Per il dirigente belga vanno rivisti anche i sistemi di organizzazione delle squadre, per evitare perdita di risorse e permettere ai team di gratificare al meglio i loro corridori, attraverso i premi in denaro.
«Come organizzatore non ho problemi a pagare le squadre. Più alta è la categoria della corsa, più paghiamo. Ma penso che ci sia la necessita di definire meglio i team, perché è un po' troppo facile fondare una squadra. Se noi organizzatori paghiamo meglio le squadre, le squadre dovrebbero vedere come premiare meglio i loro corridori, dobbiamo imporre una serie di condizioni di facile attuazione per i team». In pratica, bisogna andare verso un sistema più simile a quello del calcio, in modo da poter avere più fondi da investire, di cui una parte destinata ad aumentare gli ingaggi delle squadre.
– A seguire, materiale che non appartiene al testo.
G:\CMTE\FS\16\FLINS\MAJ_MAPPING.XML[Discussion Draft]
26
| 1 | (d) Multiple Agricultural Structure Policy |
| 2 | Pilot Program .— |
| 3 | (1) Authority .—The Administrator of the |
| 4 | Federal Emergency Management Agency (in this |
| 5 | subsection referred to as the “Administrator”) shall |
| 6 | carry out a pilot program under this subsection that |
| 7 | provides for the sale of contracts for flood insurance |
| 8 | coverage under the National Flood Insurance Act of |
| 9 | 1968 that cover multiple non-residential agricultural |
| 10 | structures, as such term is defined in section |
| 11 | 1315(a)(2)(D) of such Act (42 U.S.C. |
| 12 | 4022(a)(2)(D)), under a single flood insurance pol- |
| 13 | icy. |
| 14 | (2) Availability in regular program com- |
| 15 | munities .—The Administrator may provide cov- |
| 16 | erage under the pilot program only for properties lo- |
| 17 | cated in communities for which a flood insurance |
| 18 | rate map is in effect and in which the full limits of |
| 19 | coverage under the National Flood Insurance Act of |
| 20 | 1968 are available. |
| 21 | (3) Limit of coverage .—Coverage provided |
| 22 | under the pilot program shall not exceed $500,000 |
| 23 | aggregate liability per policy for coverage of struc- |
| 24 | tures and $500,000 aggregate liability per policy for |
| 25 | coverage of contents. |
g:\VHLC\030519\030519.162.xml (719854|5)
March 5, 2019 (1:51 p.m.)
Sono 32 le gare ufficiali in calendario: World Cup, Superprestige, X2O e poi ci sono i Campionati Nazionali, gli Europei e i Mondiali, per passare alla Ethias Series e alle gare senza classificazione. «La stagione del ciclocross ha inizio a settembre e va avanti fino alla seconda metà di febbraio. Ogni domenica dal 10 ottobre e fino alla domenica prima del Mondiale c'è una gara che si corre vicino ad una tappa di Coppa del Mondo. Non dovrebbe essere sempre così in futuro». Per chiarire, sabato si è disputata una tappa del Superprestige a Ruddervoort e domenica si è corsa una prova di Coppa del Mondo a Zonhoven, sempre nelle Fiandre.
Il ciclocross a livello mediatico è stato aiutato dalla presenza di corridori importanti come Mathieu van der Poel, Wout van Aert, Tom Pidcock, che però, visti gli impegni su strada, correranno meno gare di ciclocross. «Con Mathieu, Wout e Tom, ora abbiamo le risorse che possono dare al ciclocross un grande appeal internazionale. Voglio ricevere il loro feedback, così come quello di Eli Iserbyt e Sven Nys per sapere cosa possiamo migliorare insieme. Dobbiamo poi ringraziare tutti gli organizzatori delle corse, che nonostante il Covid e la mancanza di pubblico, hanno continuato ad organizzare gare per tutta la gente che stava a casa».